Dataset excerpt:
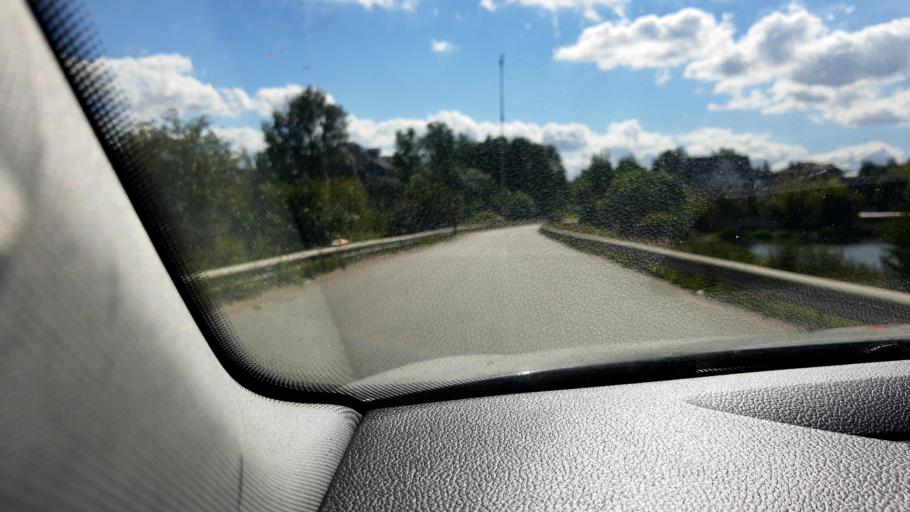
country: RU
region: Moscow
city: Zagor'ye
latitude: 55.5533
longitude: 37.6629
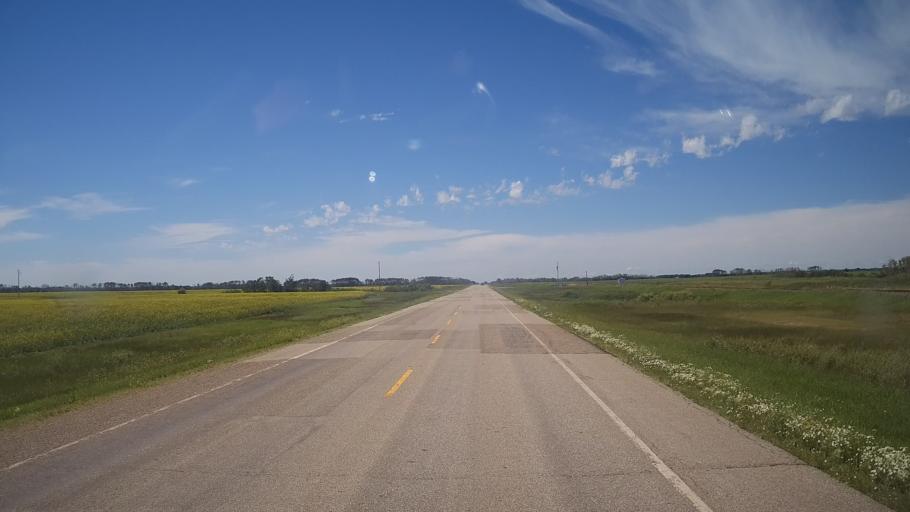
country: CA
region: Saskatchewan
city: Langenburg
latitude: 50.7839
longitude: -101.5284
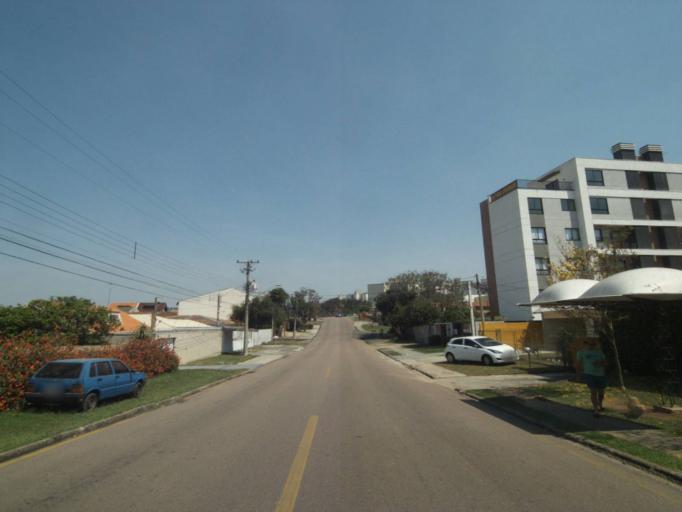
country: BR
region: Parana
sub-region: Curitiba
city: Curitiba
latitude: -25.4792
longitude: -49.2858
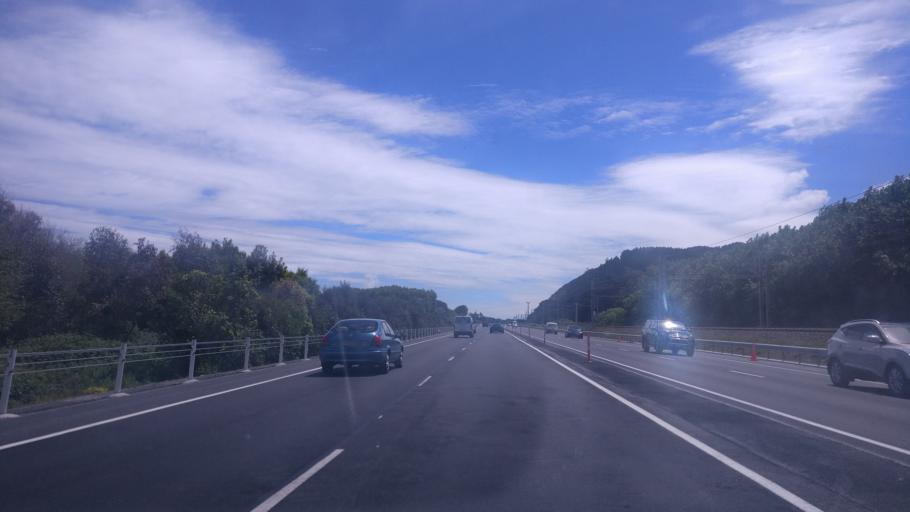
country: NZ
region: Wellington
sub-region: Kapiti Coast District
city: Paraparaumu
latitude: -40.9593
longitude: 174.9876
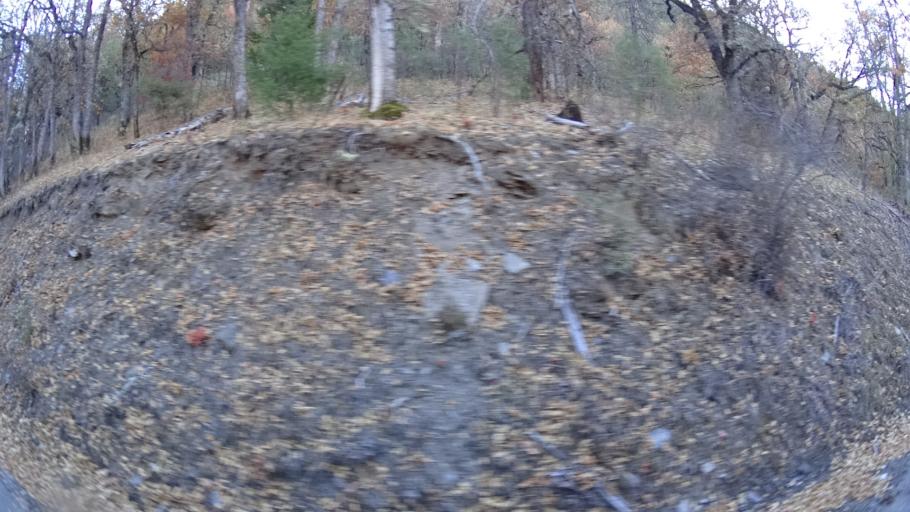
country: US
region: California
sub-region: Siskiyou County
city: Yreka
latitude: 41.8456
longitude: -122.9064
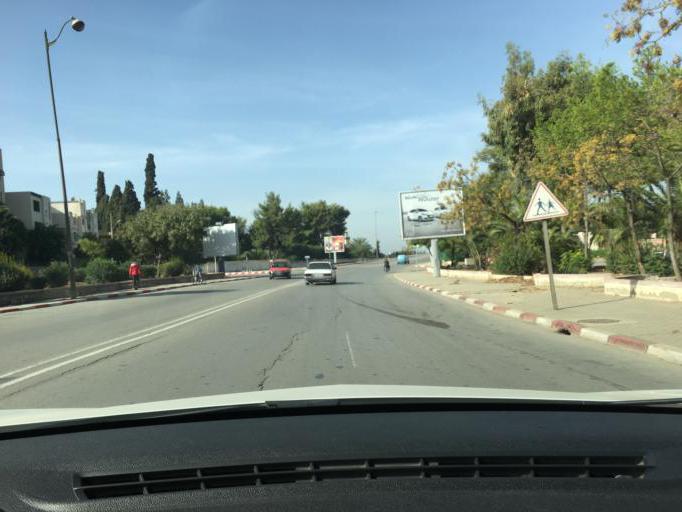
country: MA
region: Fes-Boulemane
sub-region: Fes
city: Fes
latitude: 34.0391
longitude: -5.0216
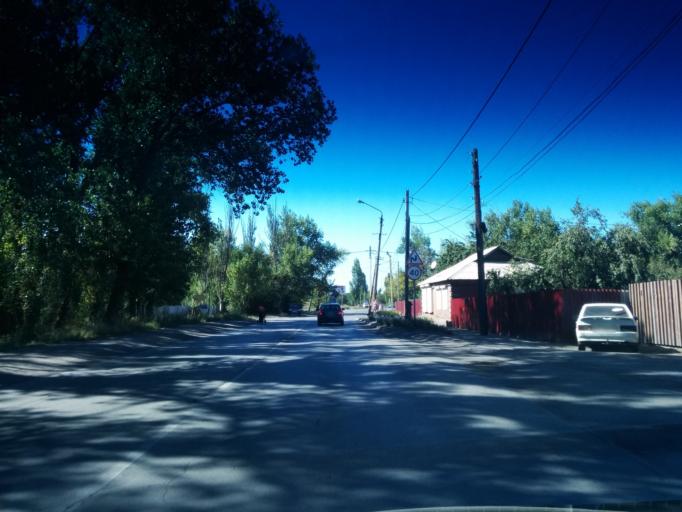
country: RU
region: Rostov
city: Shakhty
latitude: 47.6821
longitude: 40.2776
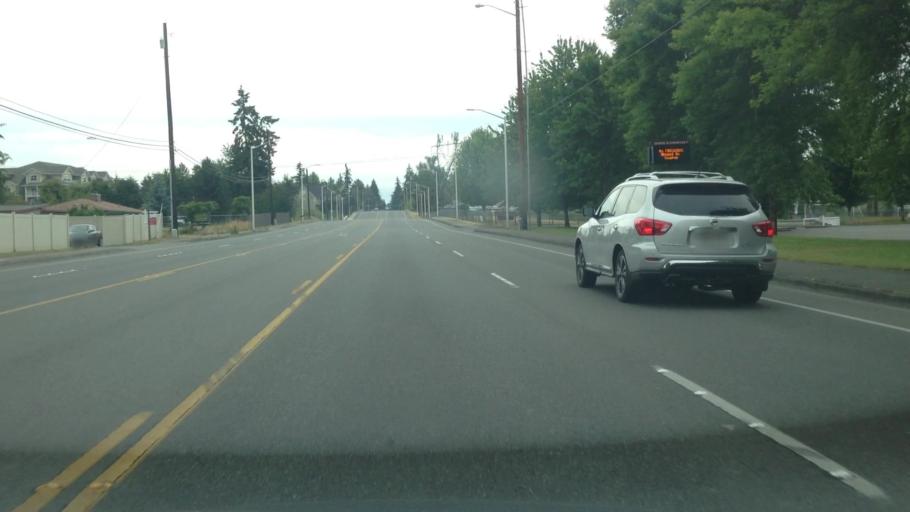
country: US
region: Washington
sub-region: Pierce County
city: South Hill
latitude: 47.1389
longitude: -122.3041
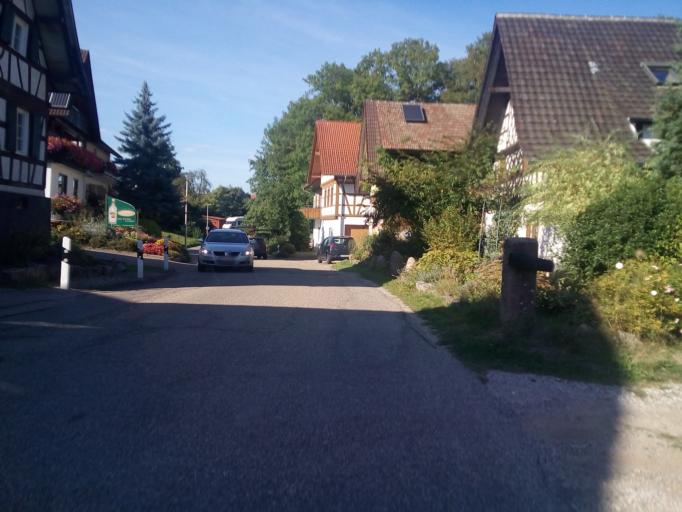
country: DE
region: Baden-Wuerttemberg
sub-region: Freiburg Region
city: Sasbach
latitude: 48.6268
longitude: 8.1051
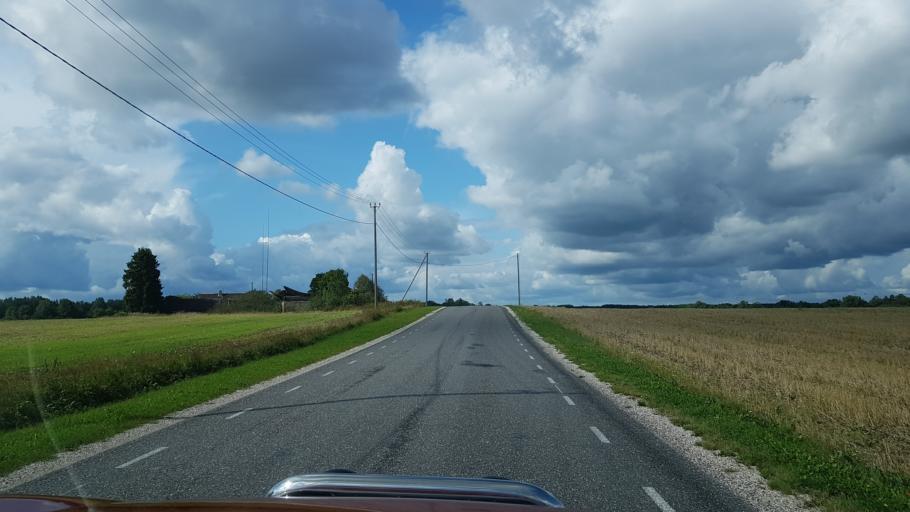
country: EE
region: Harju
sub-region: Keila linn
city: Keila
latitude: 59.1959
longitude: 24.4585
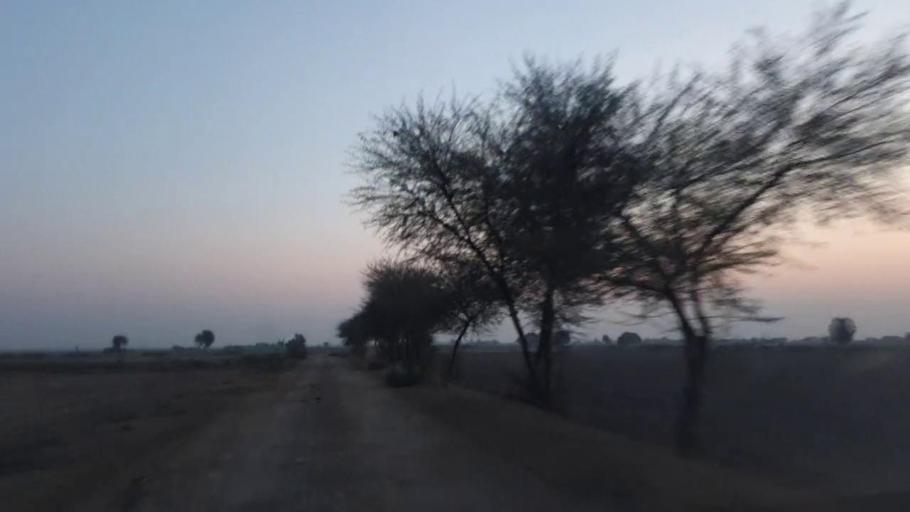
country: PK
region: Sindh
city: Naukot
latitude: 25.0190
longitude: 69.4117
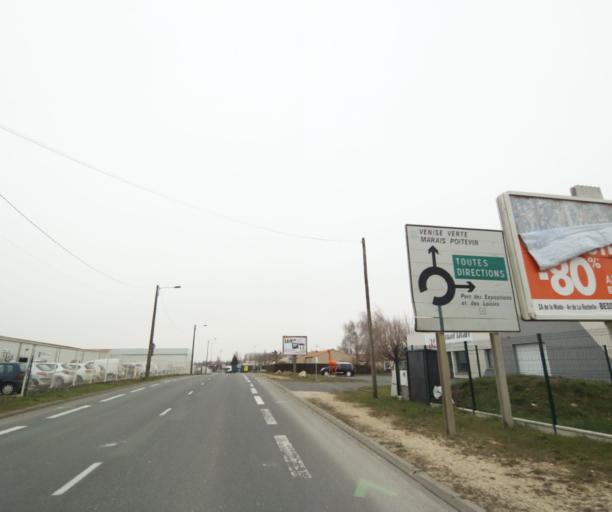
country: FR
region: Poitou-Charentes
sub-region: Departement des Deux-Sevres
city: Bessines
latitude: 46.3127
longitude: -0.4972
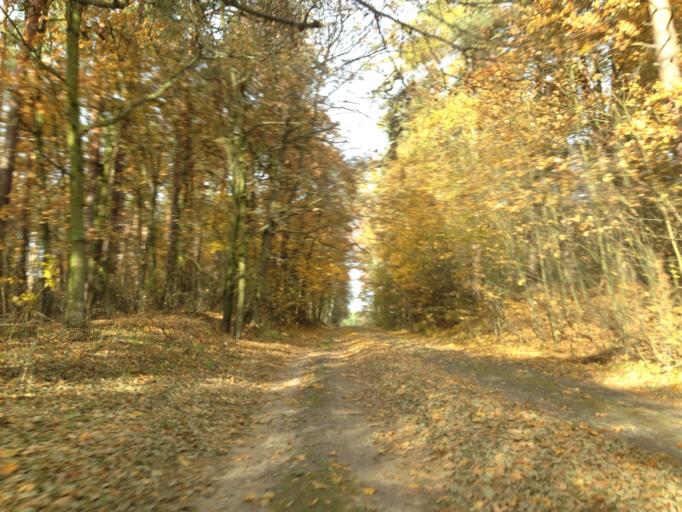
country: PL
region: Kujawsko-Pomorskie
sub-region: Powiat brodnicki
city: Gorzno
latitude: 53.2274
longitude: 19.6559
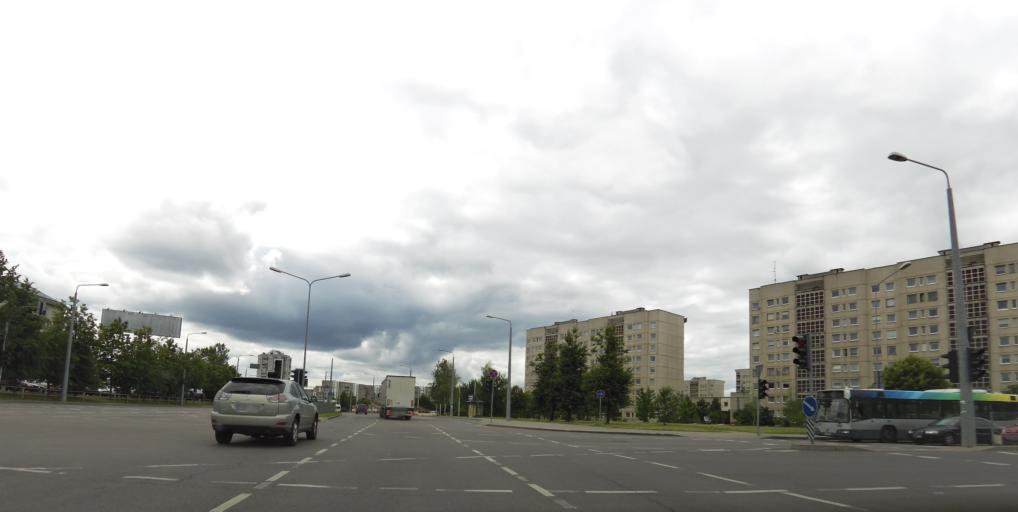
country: LT
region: Vilnius County
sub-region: Vilnius
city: Fabijoniskes
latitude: 54.7296
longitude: 25.2367
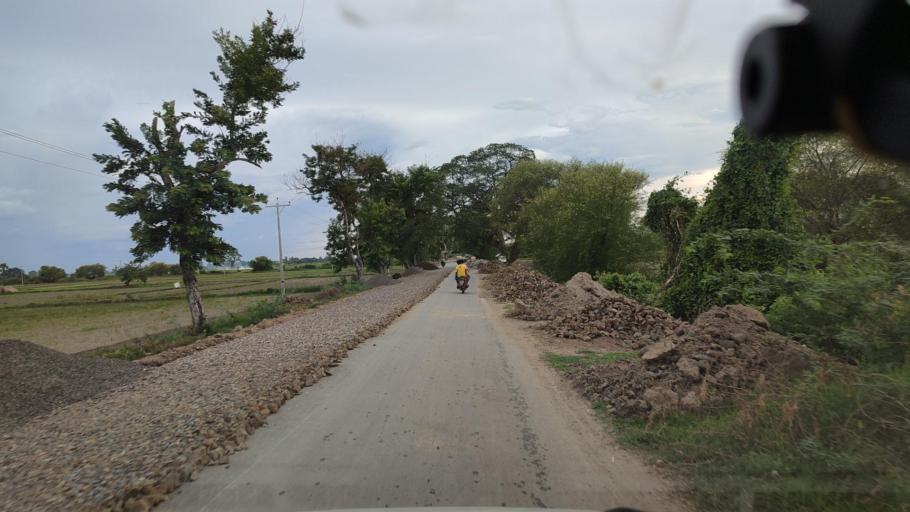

Exercise
Lay out the data as a Markdown table with the columns "Row" and "Line," starting at the beginning of the data and ending at the line containing "city: Paraparaumu", both ends included. Number each row, skip blank lines, and leave the pictures out.

Reply to the task
| Row | Line |
|---|---|
| 1 | country: RU |
| 2 | region: Moscow |
| 3 | city: Zagor'ye |
| 4 | latitude: 55.5533 |
| 5 | longitude: 37.6629 |
| 6 | country: CA |
| 7 | region: Saskatchewan |
| 8 | city: Langenburg |
| 9 | latitude: 50.7839 |
| 10 | longitude: -101.5284 |
| 11 | country: BR |
| 12 | region: Parana |
| 13 | sub-region: Curitiba |
| 14 | city: Curitiba |
| 15 | latitude: -25.4792 |
| 16 | longitude: -49.2858 |
| 17 | country: NZ |
| 18 | region: Wellington |
| 19 | sub-region: Kapiti Coast District |
| 20 | city: Paraparaumu |